Collected data -
━━━━━━━━━━

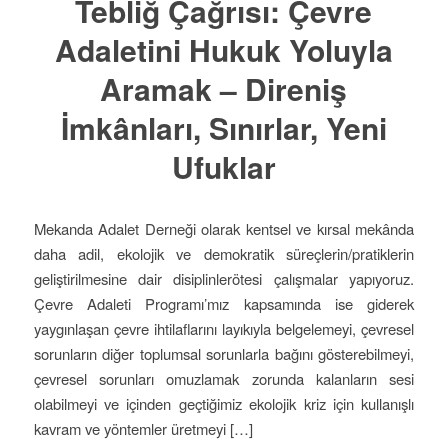
Tebliğ Çağrısı: Çevre
Adaletini Hukuk Yoluyla
Aramak – Direniş
İmkânları, Sınırlar, Yeni
Ufuklar
Mekanda Adalet Derneği olarak kentsel ve kırsal mekânda
daha adil, ekolojik ve demokratik süreçlerin/pratiklerin
geliştirilmesine dair disiplinlerötesi çalışmalar yapıyoruz.
Çevre Adaleti Programı’mız kapsamında ise giderek
yaygınlaşan çevre ihtilaflarını layıkıyla belgelemeyi, çevresel
sorunların diğer toplumsal sorunlarla bağını gösterebilmeyi,
çevresel sorunları omuzlamak zorunda kalanların sesi
olabilmeyi ve içinden geçtiğimiz ekolojik kriz için kullanışlı
kavram ve yöntemler üretmeyi […]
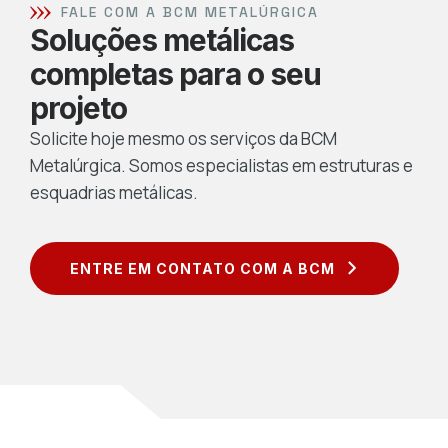
FALE COM A BCM METALÚRGICA
Soluções metálicas
completas para o seu
projeto
Solicite hoje mesmo os serviços da BCM
Metalúrgica. Somos especialistas em estruturas e
esquadrias metálicas.
ENTRE EM CONTATO COM A BCM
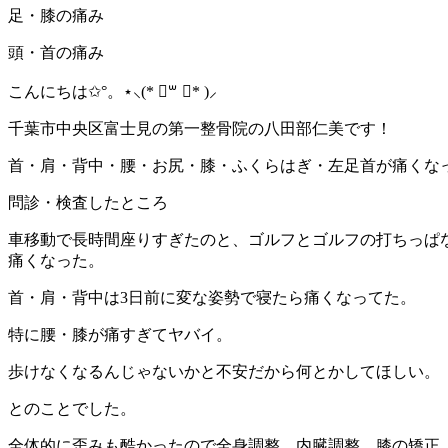
足・膝の痛み
頭・首の痛み
こんにちは✩°。⋆⸜(* ॑꒳ ॑* )⸝
千葉市中央区富士見の第一整骨院の八田部仁美です！
首・肩・背中・腰・お尻・膝・ふくらはぎ・左足首が痛くな
問診・検査したところ
車移動で長時間座りすぎたのと、ゴルフとゴルフの打ちっぱ
痛くなった。
首・肩・背中は3日前に変な姿勢で寝たら痛くなってた。
特に腰・膝が痛すぎてヤバイ。
歩けなくなるんじゃないかと不安だから何とかしてほしい。
とのことでした。
全体的に歪みも酷かったので全身調整、内臓調整、膝の矯正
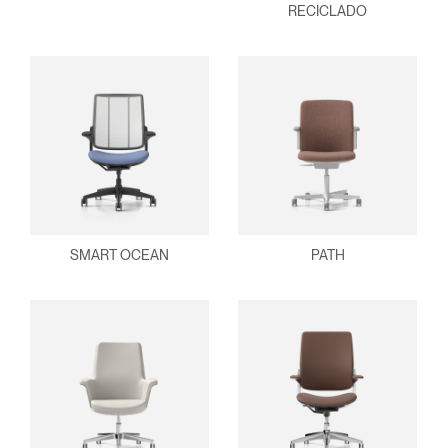
RECICLADO
SMART OCEAN
PATH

━━━━━━━━━━

PROBLEM REQUIREMENTS - Output every line of text read from the pages in the data as a JSON list of strings, one string per line, with blank lines omitted. Leave the pictures out of the answer.

SOLUTION FOR THIS EXERCISE -
[
  "Tebliğ Çağrısı: Çevre",
  "Adaletini Hukuk Yoluyla",
  "Aramak – Direniş",
  "İmkânları, Sınırlar, Yeni",
  "Ufuklar",
  "Mekanda Adalet Derneği olarak kentsel ve kırsal mekânda",
  "daha adil, ekolojik ve demokratik süreçlerin/pratiklerin",
  "geliştirilmesine dair disiplinlerötesi çalışmalar yapıyoruz.",
  "Çevre Adaleti Programı’mız kapsamında ise giderek",
  "yaygınlaşan çevre ihtilaflarını layıkıyla belgelemeyi, çevresel",
  "sorunların diğer toplumsal sorunlarla bağını gösterebilmeyi,",
  "çevresel sorunları omuzlamak zorunda kalanların sesi",
  "olabilmeyi ve içinden geçtiğimiz ekolojik kriz için kullanışlı",
  "kavram ve yöntemler üretmeyi […]",
  "FALE COM A BCM METALÚRGICA",
  "Soluções metálicas",
  "completas para o seu",
  "projeto",
  "Solicite hoje mesmo os serviços da BCM",
  "Metalúrgica. Somos especialistas em estruturas e",
  "esquadrias metálicas.",
  "ENTRE EM CONTATO COM A BCM",
  "足・膝の痛み",
  "頭・首の痛み",
  "こんにちは✩°。⋆⸜(* ॑꒳ ॑* )⸝",
  "千葉市中央区富士見の第一整骨院の八田部仁美です！",
  "首・肩・背中・腰・お尻・膝・ふくらはぎ・左足首が痛くな",
  "問診・検査したところ",
  "車移動で長時間座りすぎたのと、ゴルフとゴルフの打ちっぱ",
  "痛くなった。",
  "首・肩・背中は3日前に変な姿勢で寝たら痛くなってた。",
  "特に腰・膝が痛すぎてヤバイ。",
  "歩けなくなるんじゃないかと不安だから何とかしてほしい。",
  "とのことでした。",
  "全体的に歪みも酷かったので全身調整、内臓調整、膝の矯正",
  "RECICLADO",
  "SMART OCEAN",
  "PATH"
]